TL;DR I’m restarting this newsletter. Expect a 5-20 minute read every Sunday. It will be a mélange of topics related to open societies, software engineering, and whatever else strikes me.
Sometimes life comes at you faster than others. Without belaboring the point, I’ve had personal and professional stuff to deal with since my last post.
I also found myself a bit asea (thanks crosswordese) as to what I was trying to do with this space and while I got a lot of positive feedback from people who were already kindly disposed to me, I didn’t really feel like I was finding a niche I was looking to use this space for.
And, to be honest, I found my approach to be ponderous and pedantic. The hifalutin aims combined with an overly dogmatic and technical approach just didn’t seem to hit and the writing was taxing.
In that vein, I wanted to try something different. I was inspired by this series to better and more modestly establish what I want to do with this space.
Goals
Develop nascent business ideas
I want this to be a space where I can conceive, incubate, and develop the seeds of what may develop into business or career opportunities for myself (and maybe others) in the future. I’ve honed my edge solving other people’s’ problems but now I want to see if I can find any gordian knots worth cutting on my own.

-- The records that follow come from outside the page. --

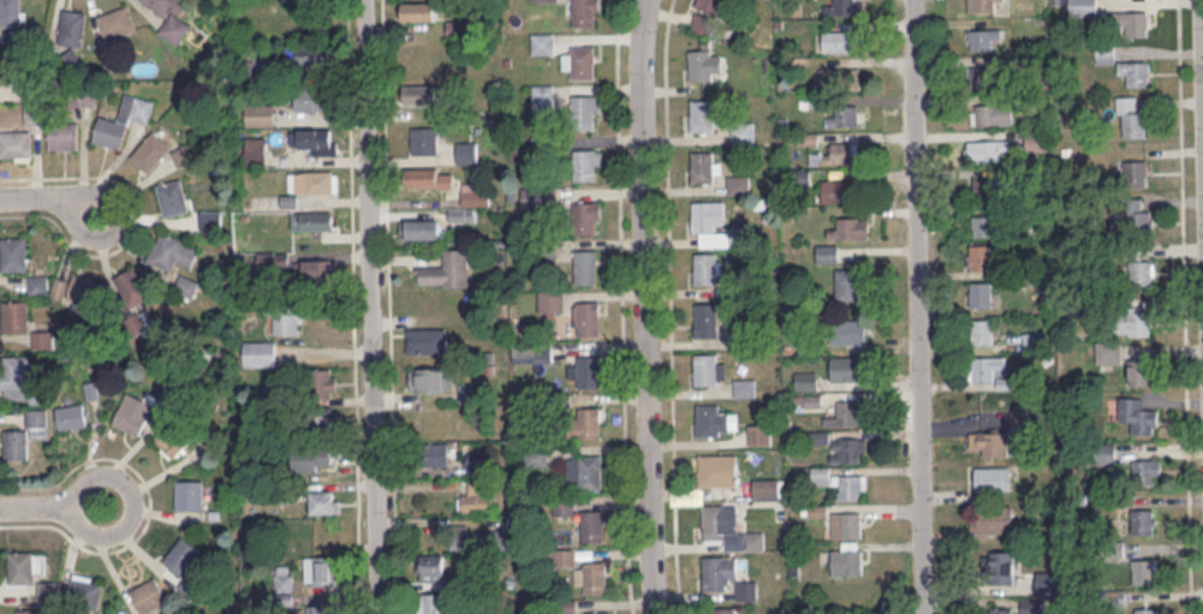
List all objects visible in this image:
building: (546, 0)
building: (711, 5)
building: (981, 5)
building: (843, 7)
building: (1082, 7)
building: (418, 11)
building: (11, 12)
building: (585, 13)
building: (171, 18)
building: (117, 22)
building: (1134, 22)
building: (704, 23)
building: (72, 27)
building: (456, 28)
building: (983, 38)
building: (838, 41)
building: (543, 44)
building: (313, 54)
building: (582, 62)
building: (705, 64)
building: (7, 66)
building: (1136, 72)
building: (983, 76)
building: (837, 77)
building: (421, 94)
building: (543, 96)
building: (312, 98)
building: (584, 112)
building: (992, 114)
building: (260, 115)
building: (703, 115)
building: (847, 116)
building: (123, 120)
building: (1134, 125)
building: (743, 131)
building: (63, 136)
building: (316, 140)
building: (424, 140)
building: (16, 144)
building: (991, 149)
building: (256, 150)
building: (151, 151)
building: (467, 152)
building: (834, 153)
building: (182, 156)
building: (585, 164)
building: (702, 166)
building: (1136, 172)
building: (430, 177)
building: (314, 182)
building: (738, 185)
building: (988, 186)
building: (837, 190)
building: (173, 197)
road: (49, 198)
building: (1137, 214)
building: (585, 216)
building: (704, 216)
building: (314, 220)
road: (137, 222)
building: (433, 223)
building: (985, 225)
building: (850, 228)
building: (173, 251)
building: (15, 253)
building: (827, 253)
building: (981, 257)
building: (585, 266)
building: (705, 268)
building: (318, 269)
building: (448, 270)
building: (1142, 272)
building: (39, 284)
building: (848, 284)
building: (133, 286)
building: (188, 286)
building: (79, 290)
building: (982, 294)
building: (551, 300)
road: (391, 306)
road: (623, 306)
road: (645, 306)
road: (670, 306)
road: (917, 306)
road: (354, 307)
road: (372, 307)
road: (1185, 307)
building: (16, 315)
building: (589, 318)
building: (706, 319)
building: (289, 321)
building: (1137, 321)
building: (849, 331)
building: (982, 331)
building: (427, 340)
building: (261, 353)
building: (987, 367)
building: (706, 368)
building: (848, 368)
building: (589, 371)
building: (1138, 371)
building: (431, 379)
building: (19, 380)
building: (806, 380)
building: (325, 382)
building: (134, 413)
building: (846, 414)
building: (1137, 415)
building: (72, 416)
building: (708, 420)
building: (586, 424)
building: (26, 434)
building: (760, 434)
building: (174, 438)
building: (992, 443)
building: (848, 450)
building: (1108, 453)
building: (435, 454)
building: (536, 456)
building: (314, 459)
building: (473, 461)
building: (591, 471)
building: (710, 471)
building: (1147, 471)
building: (992, 477)
building: (841, 483)
building: (767, 487)
building: (191, 494)
building: (477, 498)
building: (325, 501)
road: (151, 503)
road: (53, 505)
building: (564, 505)
building: (993, 519)
building: (712, 520)
building: (1143, 521)
building: (592, 524)
building: (846, 524)
building: (468, 537)
building: (184, 555)
building: (847, 559)
building: (25, 566)
building: (431, 567)
building: (999, 567)
building: (322, 570)
building: (713, 571)
building: (1144, 571)
building: (594, 577)
building: (746, 590)
building: (85, 591)
building: (150, 595)
building: (434, 603)
building: (1033, 606)
building: (323, 608)
building: (723, 609)
building: (1000, 610)
building: (1148, 610)
building: (29, 611)
building: (597, 611)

Pitch conversational solutions
I want to try and present more readable and conversational pieces. This means to some extent abandoning the dogmatic technical approach I’ve previously taken and doing something lighter that hopefully comes across as less of a slog and more inviting to discussion.
Find my voice
I want to write for myself. With apologies to Bukowski, even if it doesn’t come roaring out of me, I want to drive myself to do this. The gravity of effort and inertia feel irresistible and there’s no escaping the surly bonds of earth but there’s accomplishment in completing a piece and reveling in the flesh and color of an idea that is no longer a mere mental conception but a fully—half-baked idea.
And, I want it for my progeny. Although, I don’t believe my children will look any more kindly on my efforts than any children look upon their parents’ work back to the beginning of time, the mere existence of some artifact of interior life seems like something that would be of interest, and something I wish I had from my parents; and, it’s either this or a GeoCities page listing my favorite books and movies, something to sate my Ozymandian ego.
Audience
Who: Passionate Software Engineers
Why: My peers. These are the people I want to get excited to build together and convince there is something here more worthwhile than the next VC carrot or serving a giant with a golden goose.
Who: Adventurous Clients/Customers
Why: These are the folks who have a problem and want to solve it better and are in a position to take a step in a different direction but want someone to work with them to find the path forward.
Who: Fellow Travelers
Why: The quiet gardening of making better societies through small, pragmatic changes.
How
You’ll receive a new piece in your inbox every Sunday morning. Again, some of them will be about open societies, some of them will be about Software Engineering, some will be moonshots. I’ve tried to build up a backlog of ideas and finished pieces so I can hopefully avoid any further disruptions to this regularly scheduled programming until the next pivot that is.
The formula is going to remain roughly the same:
State the problem
Define the correctness conditions
Propose a Solution
The proof will be in the pudding.
So, without further ado
Postscript
In addition to the already reference article, and Bukowski poem, so you want to be a writer? My other main source of inspiration for this approach is Haruki Murakami’s relentlessly workmanlike Novelist as a Vocation.